|by Librado Romero/The New York Times for the article The Gilded Age of Home Schooling|
Studies show homeschooled kids, on average, are better educated than public school children.
By Susan Schaefer July 21, 2012 SOURCE
A few months ago at 11 a.m. on a Tuesday, I saw a mom showing a well-behaved 8-year-old boy flashcards with Chinese characters on them in Panera. Homeschool alert!
I figured this woman was either a very conservative Christian or a crunchy granola type. Being annoyingly curious and inappropriate, as is my M.O., I struck up a conversation with her. She wasn’t either of those stereotypes. She was very nice and talked to me for a while about her experiences homeschooling her kids. I learned that homeschooling is way more organized than I thought and very in vogue at the moment.
In 1980, home schooling was illegal in 30 states. Now, it is legal in all 50 states with about 1.5 million to 2 million children being homeschooled in the U.S., roughly 3 percent of school-age children nationwide, according to a study by the National Center for Education Statistics.

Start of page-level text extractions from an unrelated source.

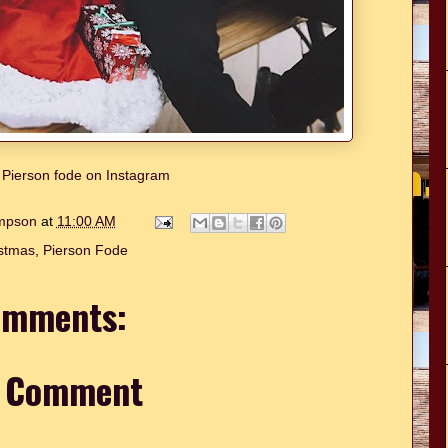
w Pierson fode on Instagram
ompson
at
11:00 AM
stmas
,
Pierson Fode
omments:
a Comment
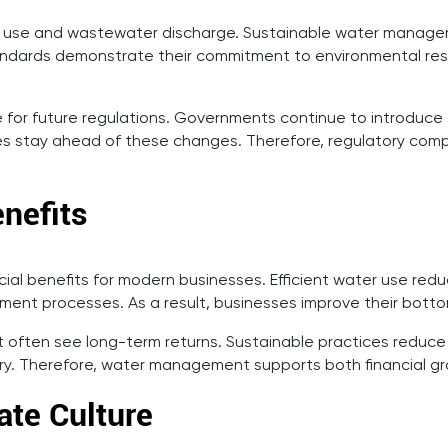
r use and wastewater discharge. Sustainable water managem
dards demonstrate their commitment to environmental respons
for future regulations. Governments continue to introduce s
 stay ahead of these changes. Therefore, regulatory comp
nefits
l benefits for modern businesses. Efficient water use reduces
nt processes. As a result, businesses improve their bottom 
ften see long-term returns. Sustainable practices reduce t
ery. Therefore, water management supports both financial gr
ate Culture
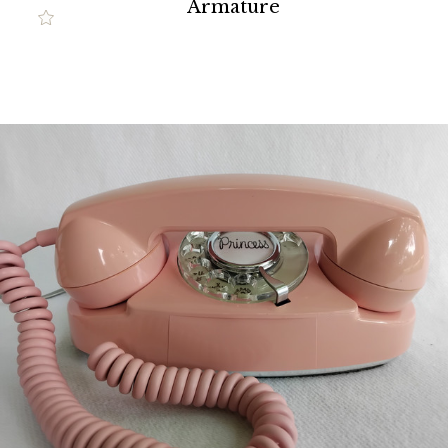
Armature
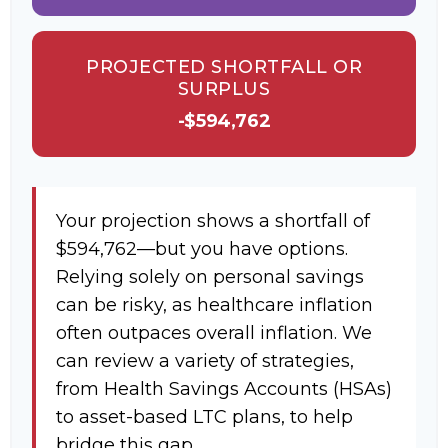
PROJECTED SHORTFALL OR
SURPLUS
-$594,762
Your projection shows a shortfall of
$594,762—but you have options.
Relying solely on personal savings
can be risky, as healthcare inflation
often outpaces overall inflation. We
can review a variety of strategies,
from Health Savings Accounts (HSAs)
to asset-based LTC plans, to help
bridge this gap.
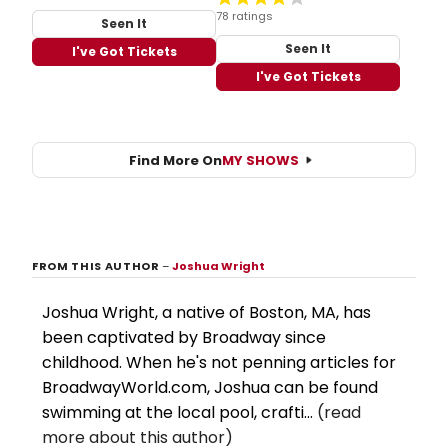
78 ratings
Seen It
Seen It
I've Got Tickets
I've Got Tickets
Find More On
MY SHOWS
FROM THIS AUTHOR
–
Joshua Wright
Joshua Wright, a native of Boston, MA, has
been captivated by Broadway since
childhood. When he's not penning articles for
BroadwayWorld.com, Joshua can be found
swimming at the local pool, crafti...
(read
more about this author)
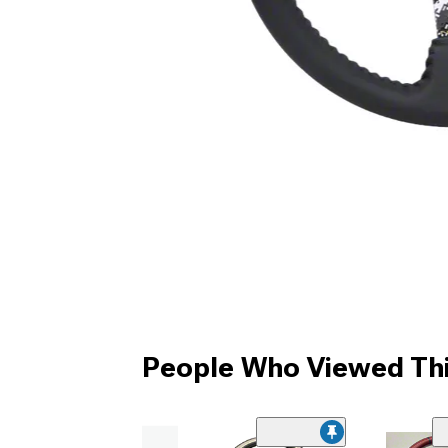
People Who Viewed Thi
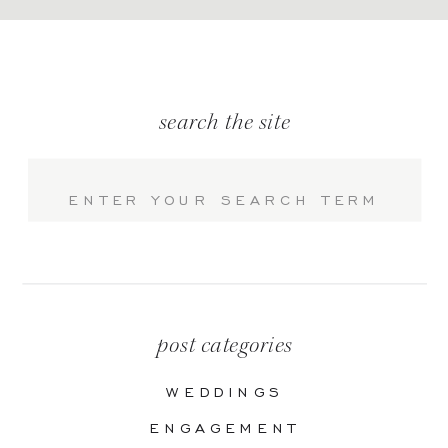
search the site
Search
for:
post categories
WEDDINGS
ENGAGEMENT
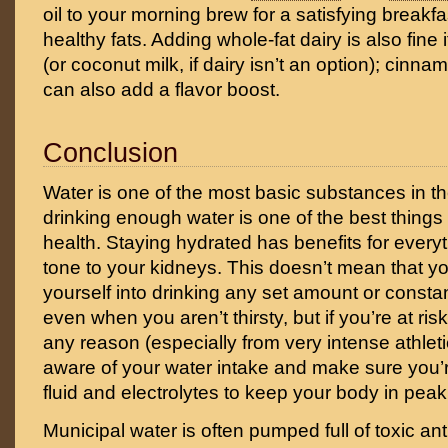
oil to your morning brew for a satisfying breakfast
healthy fats. Adding whole-fat dairy is also fine if
(or coconut milk, if dairy isn’t an option); cinn
can also add a flavor boost.
Conclusion
Water is one of the most basic substances in t
drinking enough water is one of the best things
health. Staying hydrated has benefits for every
tone to your kidneys. This doesn’t mean that yo
yourself into drinking any set amount or constan
even when you aren’t thirsty, but if you’re at ris
any reason (especially from very intense athletic
aware of your water intake and make sure you’
fluid and electrolytes to keep your body in peak
Municipal water is often pumped full of toxic an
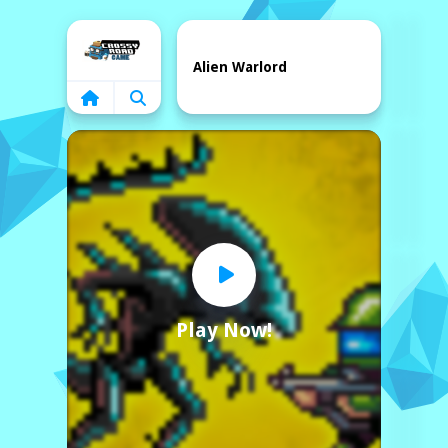
Home
Alien Warlord
Play Now!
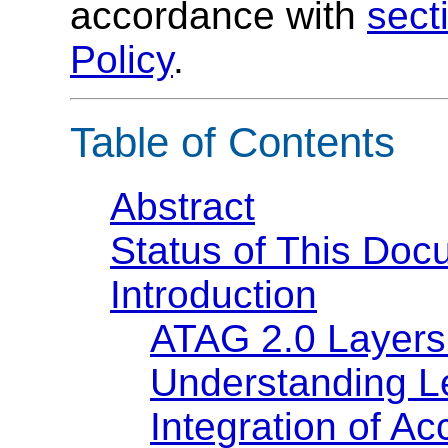
accordance with
sect
Policy
.
Table of Contents
Abstract
Status of This Doc
Introduction
ATAG 2.0 Layers
Understanding L
Integration of Ac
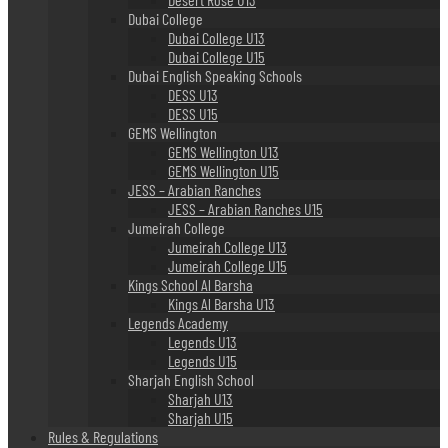
Dubai College
Dubai College U13
Dubai College U15
Dubai English Speaking Schools
DESS U13
DESS U15
GEMS Wellington
GEMS Wellington U13
GEMS Wellington U15
JESS – Arabian Ranches
JESS – Arabian Ranches U15
Jumeirah College
Jumeirah College U13
Jumeirah College U15
Kings School Al Barsha
Kings Al Barsha U13
Legends Academy
Legends U13
Legends U15
Sharjah English School
Sharjah U13
Sharjah U15
Rules & Regulations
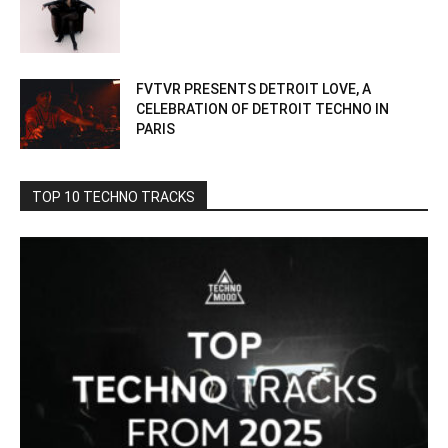
FVTVR PRESENTS DETROIT LOVE, A
CELEBRATION OF DETROIT TECHNO IN
PARIS
TOP 10 TECHNO TRACKS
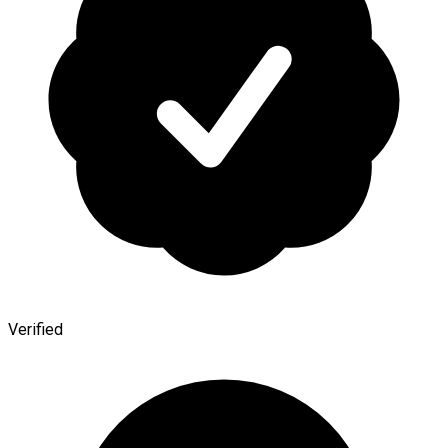
Verified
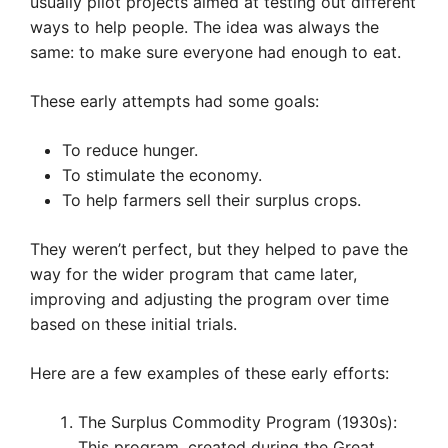
usually pilot projects aimed at testing out different
ways to help people. The idea was always the
same: to make sure everyone had enough to eat.
These early attempts had some goals:
To reduce hunger.
To stimulate the economy.
To help farmers sell their surplus crops.
They weren’t perfect, but they helped to pave the
way for the wider program that came later,
improving and adjusting the program over time
based on these initial trials.
Here are a few examples of these early efforts:
The Surplus Commodity Program (1930s):
This program, created during the Great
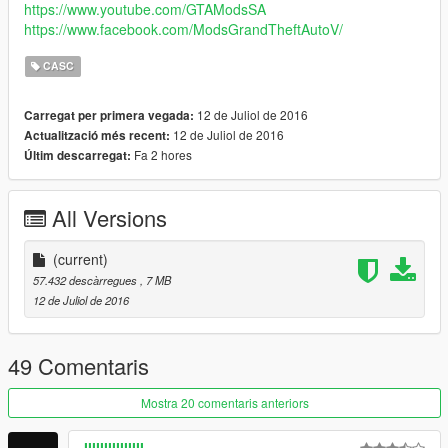
https://www.youtube.com/GTAModsSA
https://www.facebook.com/ModsGrandTheftAutoV/
CASC
12 de Juliol de 2016
Carregat per primera vegada:
12 de Juliol de 2016
Actualització més recent:
Fa 2 hores
Últim descarregat:
All Versions
(current)
57.432 descàrregues
, 7 MB
12 de Juliol de 2016
49 Comentaris
Mostra 20 comentaris anteriors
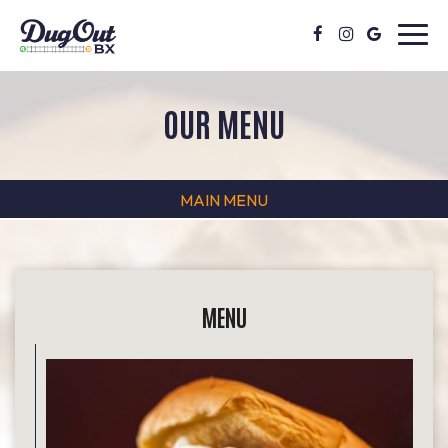
Toggl
navig
OUR MENU
MAIN MENU
MENU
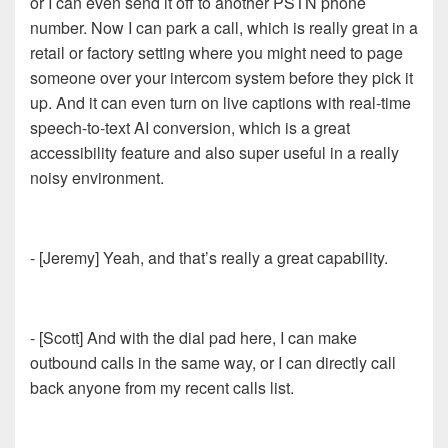
or I can even send it off to another PSTN phone
number. Now I can park a call, which is really great in a
retail or factory setting where you might need to page
someone over your intercom system before they pick it
up. And it can even turn on live captions with real-time
speech-to-text AI conversion, which is a great
accessibility feature and also super useful in a really
noisy environment.
- [Jeremy] Yeah, and that’s really a great capability.
- [Scott] And with the dial pad here, I can make
outbound calls in the same way, or I can directly call
back anyone from my recent calls list.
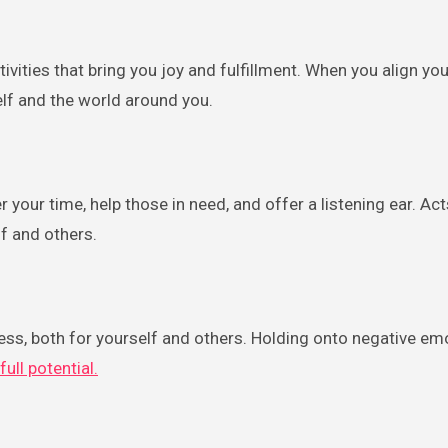
ivities that bring you joy and fulfillment. When you align yo
elf and the world around you.
our time, help those in need, and offer a listening ear. Act
f and others.
ess, both for yourself and others. Holding onto negative em
full potential.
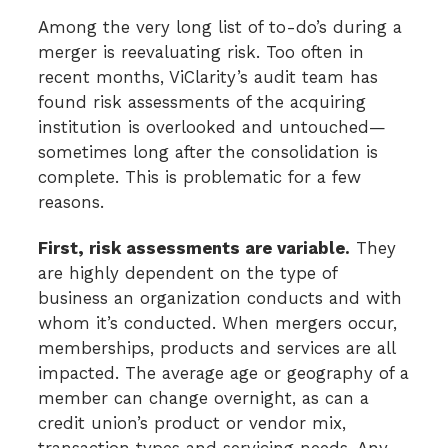
Among the very long list of to-do’s during a
merger is reevaluating risk. Too often in
recent months, ViClarity’s audit team has
found risk assessments of the acquiring
institution is overlooked and untouched—
sometimes long after the consolidation is
complete. This is problematic for a few
reasons.
First, risk assessments are variable.
They
are highly dependent on the type of
business an organization conducts and with
whom it’s conducted. When mergers occur,
memberships, products and services are all
impacted. The average age or geography of a
member can change overnight, as can a
credit union’s product or vendor mix,
transaction types and servicing needs. Any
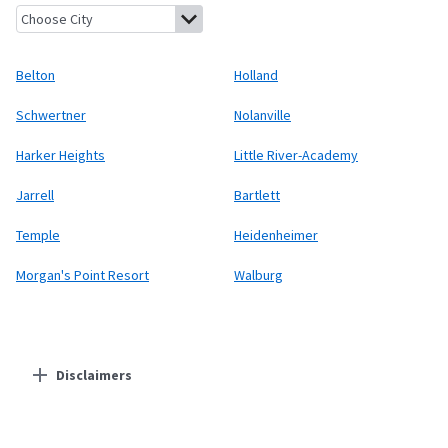
Belton, Texas
Holland, Texas
Schwertner, Texas
Nolanville, Tex
Belton
Holland
Schwertner
Nolanville
Harker Heights
Little River-Academy
Jarrell
Bartlett
Temple
Heidenheimer
Morgan's Point Resort
Walburg
Disclaimers
Residential Providers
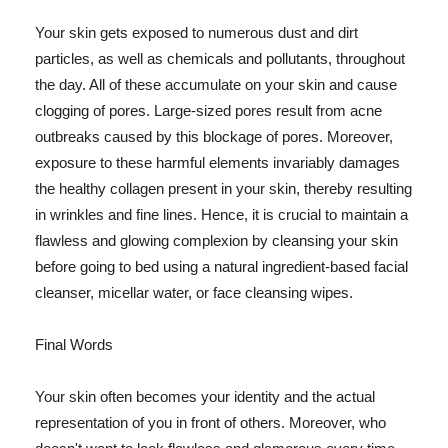
Your skin gets exposed to numerous dust and dirt
particles, as well as chemicals and pollutants, throughout
the day. All of these accumulate on your skin and cause
clogging of pores. Large-sized pores result from acne
outbreaks caused by this blockage of pores. Moreover,
exposure to these harmful elements invariably damages
the healthy collagen present in your skin, thereby resulting
in wrinkles and fine lines. Hence, it is crucial to maintain a
flawless and glowing complexion by cleansing your skin
before going to bed using a natural ingredient-based facial
cleanser, micellar water, or face cleansing wipes.
Final Words
Your skin often becomes your identity and the actual
representation of you in front of others. Moreover, who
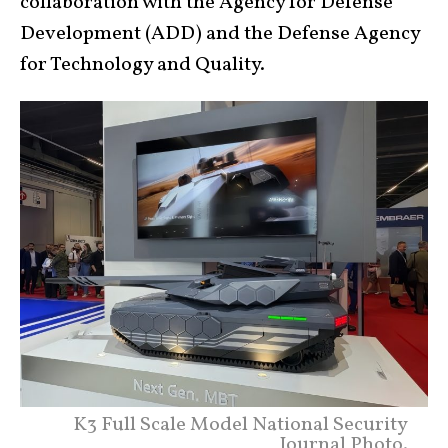
collaboration with the Agency for Defense
Development (ADD) and the Defense Agency
for Technology and Quality.
K3 Full Scale Model National Security
Journal Photo.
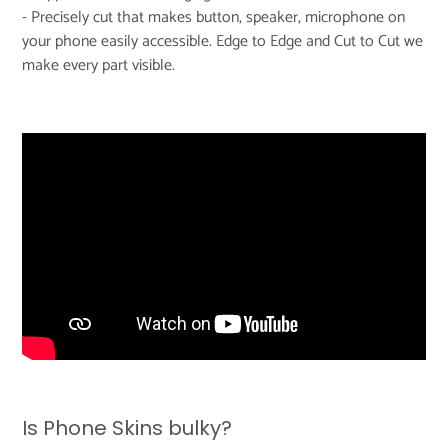
- Precisely cut that makes button, speaker, microphone on
your phone easily accessible. Edge to Edge and Cut to Cut we
make every part visible.
Is Phone Skins bulky?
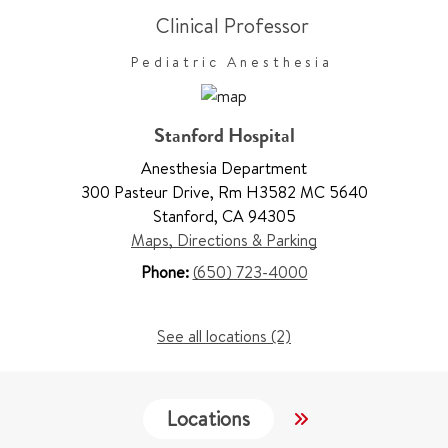
Clinical Professor
Pediatric Anesthesia
Stanford Hospital
Anesthesia Department
300 Pasteur Drive
,
Rm H3582 MC 5640
Stanford
,
CA 94305
Maps, Directions & Parking
Phone:
(650) 723-4000
See all locations (2)
Locations
Services
W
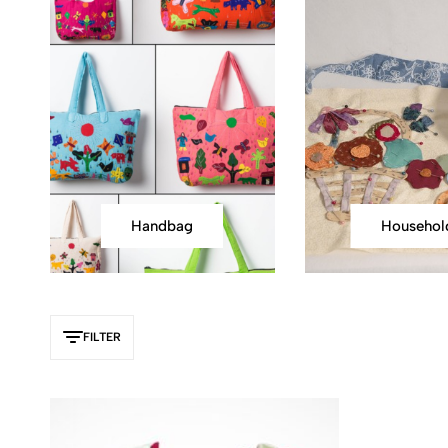
Handbag
Househol
FILTER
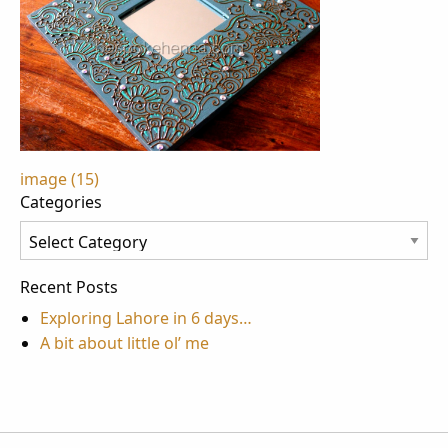
Post
image (15)
Categories
navigation
Categories
Recent Posts
Exploring Lahore in 6 days…
A bit about little ol’ me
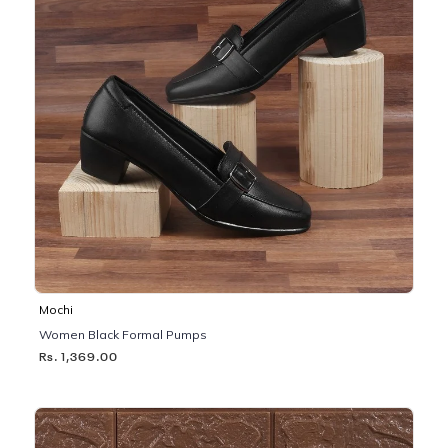
Mochi
Women Black Formal Pumps
Rs. 1,369.00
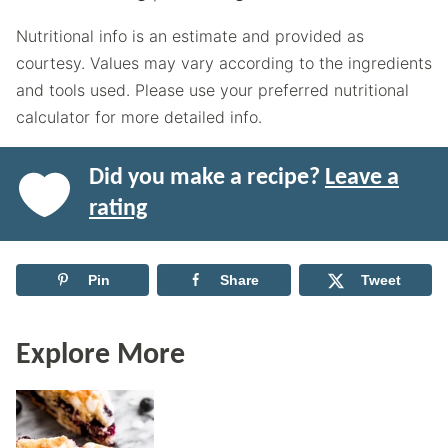
Nutritional info is an estimate and provided as
courtesy. Values may vary according to the ingredients
and tools used. Please use your preferred nutritional
calculator for more detailed info.
Did you make a recipe?
Leave a
rating
Pin
Share
Tweet
Explore More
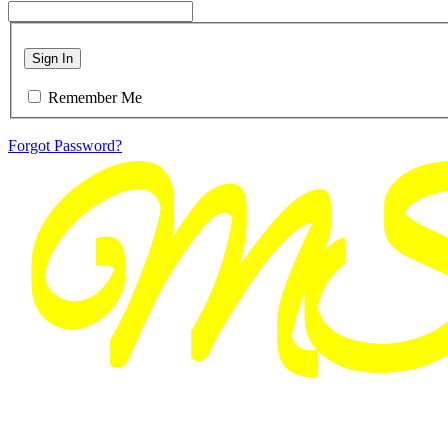
Sign In
Remember Me
Forgot Password?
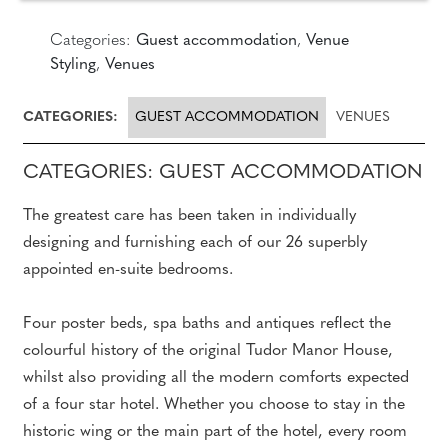
Categories:
Guest accommodation
,
Venue
Styling
,
Venues
CATEGORIES:
GUEST ACCOMMODATION
VENUES
CATEGORIES: GUEST ACCOMMODATION
The greatest care has been taken in individually
designing and furnishing each of our 26 superbly
appointed en-suite bedrooms.
Four poster beds, spa baths and antiques reflect the
colourful history of the original Tudor Manor House,
whilst also providing all the modern comforts expected
of a four star hotel. Whether you choose to stay in the
historic wing or the main part of the hotel, every room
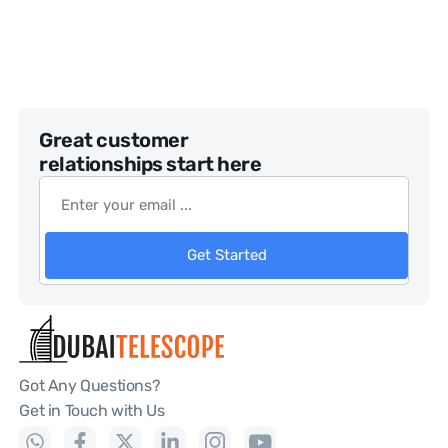
Great customer
relationships start here
Get Started
Got Any Questions?
Get in Touch with Us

In the same study, it was found that between 1999 and 2007, the number of homeschooled children rose 77 percent.The actual number may be even higher because not all parents who homeschool report information to the government. However, the general consensus is that the stigma associated with homeschooling is gone as it becomes more and more mainstream.
As for why more parents are homeschooling, it is not surprising that the highest percentage listed religious and moral instruction (36%), the next most popular reason being concerns about the school environment (21%), followed by dissatisfaction with academic instruction (17%).
There is also a trend toward co-op homeschooling where small groups of parents take turns teaching the children and/or hiring tutors to assume some of the responsibility. The image of homeschooled children spending their days sitting at the kitchen table are long gone. Today’s homeschooled are out and about with many museums offering programs to homeschoolers as well as other hands-on activities, such as nature centers. There are endless websites dedicated to non-traditional learning opportunities in addition to websites offering support and resources for homeschooling families.
I can teach a classroom of 28 5th graders who, between them, cover every learning and behavioral issue under the sun (note to my former colleagues: I said I could, I didn’t say I was good at it), but the thought of teaching my own boys scares me to death.
I always believed it was better to leave their academics in the capable hands of those who did not give birth to them, thus eliminating the emotional turmoil involved in getting them to open a book. But statistics indicate that this might not have been the wisest choice. According to the Homeschool Progress Report 2009: Academic Achievement and Demographics, homeschoolers, on average, scored 37 percentile points above their public school counterparts on standardized achievement tests.
Almost every study touches on a few other facts. It seems homeschooled kids are far from isolated from peers, do well in social situations, and are more likely to be involved in their community. The education level of the parents had little effect on the success of their children, as did state regulations, gender of the student, or how much parents spent on education.
Speaking of spending per student, in public school about $10,000 is spent on each student, each year, as opposed the $500 spent on the average homeschooled student. This number sounds a little fishy since the last time I took my kids to the aquarium I spent $74 on three tickets. Bad puns aside, when I began this article I was dead set against homeschooling, as are many certified teachers. But, after doing research, I’m not so sure. Maybe the public school system could learn something from the homeschool community.